Amyloidosis is a group of complex, rare diseases caused when an abnormal protein, (amyloid), deposits in various locations throughout the body, leading to organ impairment or failure. Early diagnosis allows treatment to begin before the amyloid protein burden in the body becomes too great to overcome, therefore, early diagnosis is the key to managing the disease. 

Amyloid is formed when certain proteins fold in an abnormal way to form fibrils, which have a unique chemical structure. These protein fibrils progressively deposit and accumulate in organs and tissues of the body, disrupting normal function. Without treatment this may lead to organ damage and eventually organ failure.  Improved testing methods have increased the ability to identify the proteins which are known to misfold and cause amyloidosis. (as of 2022, 36 proteins have been identified as amyloidogenic in humans). 

Amyloid deposits cannot be broken down easily by the body, and as a result, the deposits build up in certain tissues and organs. It is not fully understood what causes some amyloid to form, nor do we know why it occurs so rarely.   Amyloidosis is progressively debilitating and ultimately fatal: currently there are treatments available to stabilize or reduce the amount of on-going amyloid accumulation.  Early diagnosis allows for appropriate intervention to slow the rate deposition. 

How does a person develop Amyloidosis? 

Amyloidosis can be 

  • acquired (not a condition you were born with, but something that develops over time), or 
  • hereditary, (occurring due to a faulty gene). 

What is affected by having Amyloidosis? 

Amyloidosis can be 

  • localized (amyloid protein produced and deposited only in one small area of the body), or
  • systemic (amyloid protein circulates in the blood and deposits in one or more organs) 

Globally, research is being done to develop new treatments for all types of amyloidosis. 

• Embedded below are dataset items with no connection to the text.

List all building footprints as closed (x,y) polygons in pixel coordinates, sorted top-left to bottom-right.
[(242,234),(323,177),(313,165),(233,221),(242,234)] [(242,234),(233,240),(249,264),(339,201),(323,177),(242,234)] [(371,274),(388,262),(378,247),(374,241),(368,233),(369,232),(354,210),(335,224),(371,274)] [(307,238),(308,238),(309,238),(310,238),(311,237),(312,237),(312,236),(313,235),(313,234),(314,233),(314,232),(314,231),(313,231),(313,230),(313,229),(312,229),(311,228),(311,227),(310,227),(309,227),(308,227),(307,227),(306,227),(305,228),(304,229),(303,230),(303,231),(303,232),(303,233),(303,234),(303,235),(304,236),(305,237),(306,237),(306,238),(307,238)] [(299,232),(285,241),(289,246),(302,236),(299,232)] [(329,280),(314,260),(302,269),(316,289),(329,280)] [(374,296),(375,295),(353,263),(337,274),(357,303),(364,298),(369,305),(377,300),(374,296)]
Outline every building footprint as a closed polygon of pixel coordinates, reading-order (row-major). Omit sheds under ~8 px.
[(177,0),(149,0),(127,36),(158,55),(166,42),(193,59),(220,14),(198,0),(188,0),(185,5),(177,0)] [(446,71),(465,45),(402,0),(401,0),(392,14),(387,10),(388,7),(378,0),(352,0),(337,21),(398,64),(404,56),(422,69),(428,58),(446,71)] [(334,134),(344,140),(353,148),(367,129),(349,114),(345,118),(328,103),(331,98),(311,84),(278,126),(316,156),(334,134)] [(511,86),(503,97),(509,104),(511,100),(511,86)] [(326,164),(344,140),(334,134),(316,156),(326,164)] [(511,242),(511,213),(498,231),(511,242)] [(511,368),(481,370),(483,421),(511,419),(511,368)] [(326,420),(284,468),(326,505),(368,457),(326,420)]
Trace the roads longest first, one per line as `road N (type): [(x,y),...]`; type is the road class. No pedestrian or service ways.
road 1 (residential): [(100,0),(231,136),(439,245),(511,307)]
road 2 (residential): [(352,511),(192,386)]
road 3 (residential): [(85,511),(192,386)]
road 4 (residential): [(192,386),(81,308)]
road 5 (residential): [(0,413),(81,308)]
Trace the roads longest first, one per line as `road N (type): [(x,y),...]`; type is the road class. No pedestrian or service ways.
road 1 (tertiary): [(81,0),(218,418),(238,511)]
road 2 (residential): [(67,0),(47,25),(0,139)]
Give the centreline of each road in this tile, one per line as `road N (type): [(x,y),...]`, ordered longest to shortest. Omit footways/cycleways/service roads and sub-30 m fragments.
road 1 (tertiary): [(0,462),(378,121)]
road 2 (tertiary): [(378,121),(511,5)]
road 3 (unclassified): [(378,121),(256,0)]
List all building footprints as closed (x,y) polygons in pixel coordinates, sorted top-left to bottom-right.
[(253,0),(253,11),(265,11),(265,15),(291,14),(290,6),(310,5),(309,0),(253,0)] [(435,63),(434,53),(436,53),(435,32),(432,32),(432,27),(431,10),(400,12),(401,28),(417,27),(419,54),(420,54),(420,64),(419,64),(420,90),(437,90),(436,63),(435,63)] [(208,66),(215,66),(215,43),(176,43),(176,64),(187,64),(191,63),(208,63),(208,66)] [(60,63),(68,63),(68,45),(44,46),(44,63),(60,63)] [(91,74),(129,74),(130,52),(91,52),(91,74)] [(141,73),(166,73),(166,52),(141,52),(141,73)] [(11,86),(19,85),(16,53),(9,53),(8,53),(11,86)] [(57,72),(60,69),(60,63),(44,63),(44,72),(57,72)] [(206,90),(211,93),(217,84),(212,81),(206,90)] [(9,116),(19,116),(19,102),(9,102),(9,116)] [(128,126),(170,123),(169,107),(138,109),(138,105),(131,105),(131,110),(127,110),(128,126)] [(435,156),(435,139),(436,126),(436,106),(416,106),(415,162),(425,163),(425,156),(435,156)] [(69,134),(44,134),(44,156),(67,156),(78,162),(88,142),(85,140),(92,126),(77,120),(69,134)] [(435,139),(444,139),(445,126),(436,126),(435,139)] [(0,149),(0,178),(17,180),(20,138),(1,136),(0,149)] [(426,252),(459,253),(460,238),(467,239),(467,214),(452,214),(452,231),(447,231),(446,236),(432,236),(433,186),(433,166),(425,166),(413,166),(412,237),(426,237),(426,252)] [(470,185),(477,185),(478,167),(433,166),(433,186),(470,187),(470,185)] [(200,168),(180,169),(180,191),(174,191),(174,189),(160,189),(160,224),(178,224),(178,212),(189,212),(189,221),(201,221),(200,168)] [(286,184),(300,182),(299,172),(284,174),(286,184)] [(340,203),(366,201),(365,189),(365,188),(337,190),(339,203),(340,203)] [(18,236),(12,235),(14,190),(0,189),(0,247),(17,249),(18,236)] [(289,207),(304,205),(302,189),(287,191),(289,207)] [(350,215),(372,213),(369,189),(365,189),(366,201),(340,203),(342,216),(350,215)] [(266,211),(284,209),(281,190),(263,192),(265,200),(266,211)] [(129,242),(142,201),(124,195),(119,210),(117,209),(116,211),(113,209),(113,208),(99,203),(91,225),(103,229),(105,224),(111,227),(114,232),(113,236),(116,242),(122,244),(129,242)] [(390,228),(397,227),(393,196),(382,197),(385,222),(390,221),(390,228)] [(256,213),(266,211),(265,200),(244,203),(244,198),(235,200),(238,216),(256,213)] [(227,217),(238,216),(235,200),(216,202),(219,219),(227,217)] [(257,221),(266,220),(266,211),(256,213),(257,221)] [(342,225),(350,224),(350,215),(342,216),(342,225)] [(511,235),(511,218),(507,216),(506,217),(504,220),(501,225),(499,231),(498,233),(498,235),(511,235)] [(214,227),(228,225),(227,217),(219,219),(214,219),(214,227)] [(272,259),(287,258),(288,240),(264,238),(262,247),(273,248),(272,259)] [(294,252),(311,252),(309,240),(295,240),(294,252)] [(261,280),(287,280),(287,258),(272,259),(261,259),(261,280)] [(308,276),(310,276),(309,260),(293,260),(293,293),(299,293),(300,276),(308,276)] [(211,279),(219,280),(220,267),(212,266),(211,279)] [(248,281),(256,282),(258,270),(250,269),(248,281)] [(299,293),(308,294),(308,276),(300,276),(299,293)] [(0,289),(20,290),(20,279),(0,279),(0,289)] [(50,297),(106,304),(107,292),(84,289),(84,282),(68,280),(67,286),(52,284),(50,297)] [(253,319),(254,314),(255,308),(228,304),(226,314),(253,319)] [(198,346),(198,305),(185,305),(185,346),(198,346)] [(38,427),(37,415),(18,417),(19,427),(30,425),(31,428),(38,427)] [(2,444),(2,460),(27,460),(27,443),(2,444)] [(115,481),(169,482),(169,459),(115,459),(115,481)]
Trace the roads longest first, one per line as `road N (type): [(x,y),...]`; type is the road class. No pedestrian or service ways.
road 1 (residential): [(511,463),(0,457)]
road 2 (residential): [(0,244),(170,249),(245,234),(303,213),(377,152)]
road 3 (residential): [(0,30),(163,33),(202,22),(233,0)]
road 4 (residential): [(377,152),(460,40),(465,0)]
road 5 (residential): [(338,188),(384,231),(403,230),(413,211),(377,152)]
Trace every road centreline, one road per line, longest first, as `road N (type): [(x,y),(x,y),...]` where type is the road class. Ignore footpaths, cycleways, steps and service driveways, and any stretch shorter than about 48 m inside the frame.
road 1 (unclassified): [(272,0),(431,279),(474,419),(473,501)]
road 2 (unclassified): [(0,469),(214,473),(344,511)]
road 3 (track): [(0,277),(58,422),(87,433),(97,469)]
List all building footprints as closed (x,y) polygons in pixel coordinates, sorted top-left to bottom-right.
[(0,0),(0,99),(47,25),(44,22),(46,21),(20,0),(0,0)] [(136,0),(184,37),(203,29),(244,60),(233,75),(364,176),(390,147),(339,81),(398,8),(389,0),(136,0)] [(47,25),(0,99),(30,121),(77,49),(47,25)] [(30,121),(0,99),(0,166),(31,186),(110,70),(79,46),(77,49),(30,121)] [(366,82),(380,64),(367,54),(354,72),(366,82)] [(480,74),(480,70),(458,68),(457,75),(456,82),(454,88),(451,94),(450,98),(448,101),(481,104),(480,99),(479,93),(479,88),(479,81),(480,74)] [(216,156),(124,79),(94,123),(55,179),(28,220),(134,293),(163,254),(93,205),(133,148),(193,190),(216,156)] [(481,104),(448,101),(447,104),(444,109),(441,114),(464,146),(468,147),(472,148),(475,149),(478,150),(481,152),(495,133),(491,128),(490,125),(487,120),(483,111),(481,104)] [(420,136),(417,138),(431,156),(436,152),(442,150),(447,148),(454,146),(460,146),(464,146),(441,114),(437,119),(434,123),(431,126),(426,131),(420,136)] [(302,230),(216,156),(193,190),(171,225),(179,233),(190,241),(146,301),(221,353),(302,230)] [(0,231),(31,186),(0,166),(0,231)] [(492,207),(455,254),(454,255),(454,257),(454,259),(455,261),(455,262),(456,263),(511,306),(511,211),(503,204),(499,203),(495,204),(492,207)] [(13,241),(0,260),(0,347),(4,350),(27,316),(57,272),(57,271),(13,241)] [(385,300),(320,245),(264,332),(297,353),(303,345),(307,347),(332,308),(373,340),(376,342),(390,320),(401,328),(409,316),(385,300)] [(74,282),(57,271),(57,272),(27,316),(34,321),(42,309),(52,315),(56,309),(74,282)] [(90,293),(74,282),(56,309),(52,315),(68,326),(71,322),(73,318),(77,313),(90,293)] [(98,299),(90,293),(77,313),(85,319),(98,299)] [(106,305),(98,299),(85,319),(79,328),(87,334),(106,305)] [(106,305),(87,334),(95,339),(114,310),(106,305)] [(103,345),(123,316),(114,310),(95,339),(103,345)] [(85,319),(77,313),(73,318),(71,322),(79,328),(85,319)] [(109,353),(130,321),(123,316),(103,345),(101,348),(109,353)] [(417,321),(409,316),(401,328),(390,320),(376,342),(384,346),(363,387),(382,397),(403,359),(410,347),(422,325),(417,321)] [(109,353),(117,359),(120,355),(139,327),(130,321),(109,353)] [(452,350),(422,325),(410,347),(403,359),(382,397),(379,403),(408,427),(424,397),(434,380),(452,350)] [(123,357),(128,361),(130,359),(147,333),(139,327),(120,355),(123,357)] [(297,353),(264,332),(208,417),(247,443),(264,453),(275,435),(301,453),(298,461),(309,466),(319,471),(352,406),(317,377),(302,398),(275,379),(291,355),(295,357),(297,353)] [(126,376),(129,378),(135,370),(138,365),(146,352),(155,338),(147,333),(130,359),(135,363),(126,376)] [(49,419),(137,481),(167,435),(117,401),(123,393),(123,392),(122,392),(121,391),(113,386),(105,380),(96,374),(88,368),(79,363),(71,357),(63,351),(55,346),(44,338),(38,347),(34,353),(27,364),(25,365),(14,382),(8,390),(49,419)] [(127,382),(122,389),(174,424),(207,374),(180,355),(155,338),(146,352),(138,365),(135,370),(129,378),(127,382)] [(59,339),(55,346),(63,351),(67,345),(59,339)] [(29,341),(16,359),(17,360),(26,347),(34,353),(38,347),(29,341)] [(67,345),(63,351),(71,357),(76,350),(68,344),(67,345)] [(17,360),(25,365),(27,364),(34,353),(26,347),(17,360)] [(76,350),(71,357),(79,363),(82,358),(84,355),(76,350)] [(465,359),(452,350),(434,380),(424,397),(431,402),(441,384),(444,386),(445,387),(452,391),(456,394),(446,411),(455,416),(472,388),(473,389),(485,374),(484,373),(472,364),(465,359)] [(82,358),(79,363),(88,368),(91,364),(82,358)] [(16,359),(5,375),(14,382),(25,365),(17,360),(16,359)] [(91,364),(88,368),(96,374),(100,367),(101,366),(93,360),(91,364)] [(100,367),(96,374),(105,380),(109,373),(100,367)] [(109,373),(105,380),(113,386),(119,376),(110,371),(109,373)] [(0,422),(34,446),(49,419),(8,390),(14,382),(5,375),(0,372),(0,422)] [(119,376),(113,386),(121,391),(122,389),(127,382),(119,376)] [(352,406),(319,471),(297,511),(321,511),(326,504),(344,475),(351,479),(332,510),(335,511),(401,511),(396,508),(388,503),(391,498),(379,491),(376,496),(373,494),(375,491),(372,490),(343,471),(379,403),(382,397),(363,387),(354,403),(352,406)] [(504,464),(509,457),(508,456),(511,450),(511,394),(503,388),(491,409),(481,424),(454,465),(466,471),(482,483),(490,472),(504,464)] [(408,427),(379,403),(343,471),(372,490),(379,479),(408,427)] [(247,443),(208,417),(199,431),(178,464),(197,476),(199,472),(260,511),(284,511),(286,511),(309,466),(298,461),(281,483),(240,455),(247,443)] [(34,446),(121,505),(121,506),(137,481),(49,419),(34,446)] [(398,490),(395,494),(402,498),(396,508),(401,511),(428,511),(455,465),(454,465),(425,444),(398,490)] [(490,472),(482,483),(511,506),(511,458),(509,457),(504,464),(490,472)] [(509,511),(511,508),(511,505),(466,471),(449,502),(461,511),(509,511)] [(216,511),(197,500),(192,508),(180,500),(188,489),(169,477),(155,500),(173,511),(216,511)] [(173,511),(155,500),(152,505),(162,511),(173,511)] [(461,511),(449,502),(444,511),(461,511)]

Different types of amyloidosis

Over 20 types of amyloidosis have been identified; each type is different, requiring different treatments. The most common types of Amyloidosis are AL, AA and ATTR: 

  • AL Amyloidosis is a light chain amyloid caused by a bone marrow disorder. AL Amyloidosis is the most commonly diagnosed systemic amyloidosis in the developed world. 
  • AA Amyloidosis occurs when the serum amyloid A (SAA) protein increases substantially in response to a long-term inflammatory disorder such as rheumatoid arthritis 
  • ATTR Amyloidosis involves the protein Transthyretin which is produced in the liver; its function is to transport thyroxin and retinol (Vit A). ATTR Amyloidosis can be Hereditary (hATTR), or Wild Type (ATTRwt). In the hereditary form (hATTR), 136 different variants have been identified; each variant presents its own set of unique symptoms, and age of onset. 

Other forms of amyloidosis will be discussed elsewhere on this website.